__PAGE EXCERPT__
____________

Take another look at the "Country" column and see if there's any more data cleaning we need to do.

It looks like 'usa' and 'usofa' should be the same country. Correct the "Country" column in the dataframe so that 'usofa' appears instead as 'usa'.

In [38]:
# get the top 10 closest matches to "south korea"
matches = fuzzywuzzy.process.extract("USA", countries, limit=10, scorer=fuzzywuzzy.fuzz.token_sort_ratio)

# take a look at them
matches

[('usa', 100),
 ('usofa', 75),
 ('austria', 60),
 ('australia', 50),
 ('spain', 50),
 ('urbana', 44),
 ('uk', 40),
 ('malaysia', 36),
 ('pakistan', 36),
 ('portugal', 36)]

In [42]:
# function to replace rows in the provided column of the provided dataframe
# that match the provided string above the provided ratio with the provided string
def replace_matches_in_column(df, column, string_to_match, min_ratio = 75):
    # get a list of unique strings
    strings = df[column].unique()
    
    # get the top 10 closest matches to our input string
    matches = fuzzywuzzy.process.extract(string_to_match, strings, 
                                         limit=10, scorer=fuzzywuzzy.fuzz.token_sort_ratio)

    # only get matches with a ratio > 90
    close_matches = [matches[0] for matches in matches if matches[1] >= min_ratio]

    # get the rows of all the close matches in our dataframe
    rows_with_matches = df[column].isin(close_matches)

    # replace all rows with close matches with the input matches 
    df.loc[rows_with_matches, column] = string_to_match
    
    # let us know the function's done
    print("All done!")


In [43]:
# use the function we just wrote to replace close matches to "USA" with "USofA"
replace_matches_in_column(df=professors, column='Country', string_to_match="usa")

All done!


In [44]:
# get all the unique values in the 'Country' column
countries = pakistan['Country'].unique()

# sort them alphabetically and then take a closer look
countries.sort()

____________

__THE DATA__
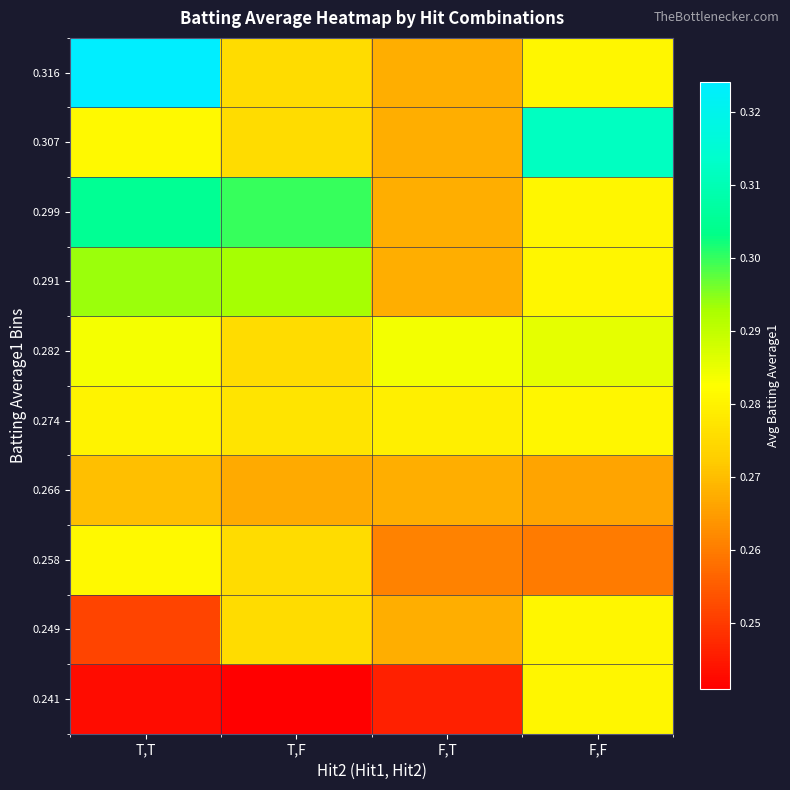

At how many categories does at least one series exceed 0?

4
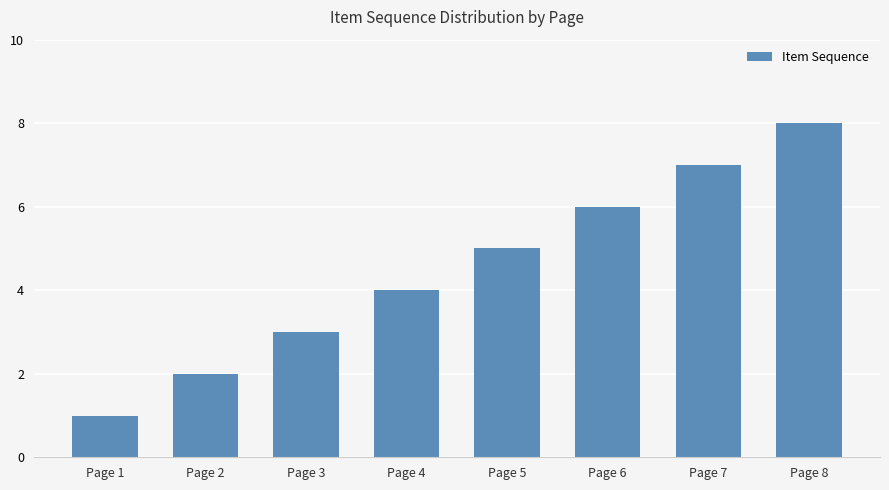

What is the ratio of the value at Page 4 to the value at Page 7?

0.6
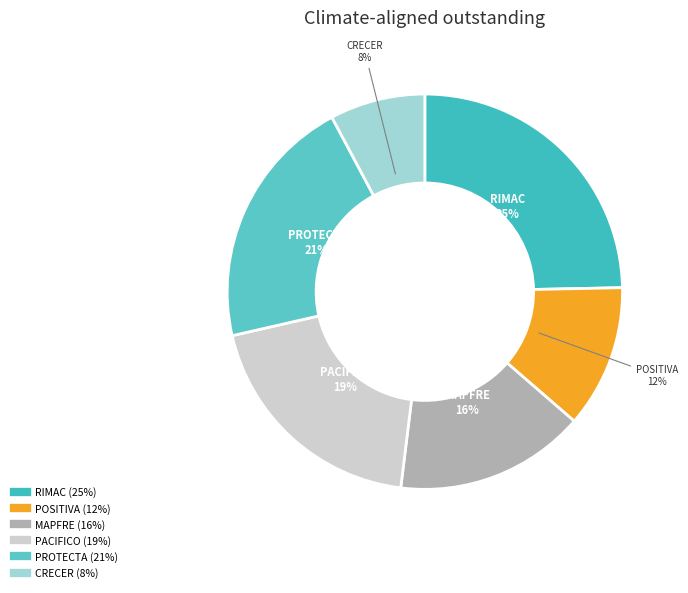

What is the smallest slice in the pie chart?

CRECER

____________

__EXERCISE INSTRUCTIONS__
1. Answer these questions about the notebook excerpt on cleaning the "Country" column:
(a) What score does 'usofa' receive in the list of closest matches to "USA"?
(b) What is the default value of min_ratio in replace_matches_in_column?
(c) What message does the function print when it finishes?
2. Write the next part of the notebook excerpt on cleaning the "Country" column, picking up after its last line.

__OUTPUTS BY TASK__
1.
(a) 75
(b) 75
(c) All done!

2.
countries

array(['australia', 'austria', 'canada', 'china', 'finland', 'france',
       'germany', 'greece', 'hongkong', 'ireland', 'italy', 'japan',
       'macau', 'malaysia', 'mauritius', 'netherland', 'new zealand',
       'norway', 'pakistan', 'portugal', 'russian federation',
       'saudi arabia', 'scotland', 'singapore', 'south korea',
       'southkorea', 'spain', 'sweden', 'thailand', 'turkey', 'uk',
       'urbana', 'usa', 'usofa'], dtype=object)

In [45]:
# use the function we just wrote to replace close matches to "USA" with "USofA"
replace_matches_in_column(df=professors, column='Country', string_to_match="south korea")

All done!


In [46]:
# get all the unique values in the 'Country' column
countries = pakistan['Country'].unique()

# sort them alphabetically and then take a closer look
countries.sort()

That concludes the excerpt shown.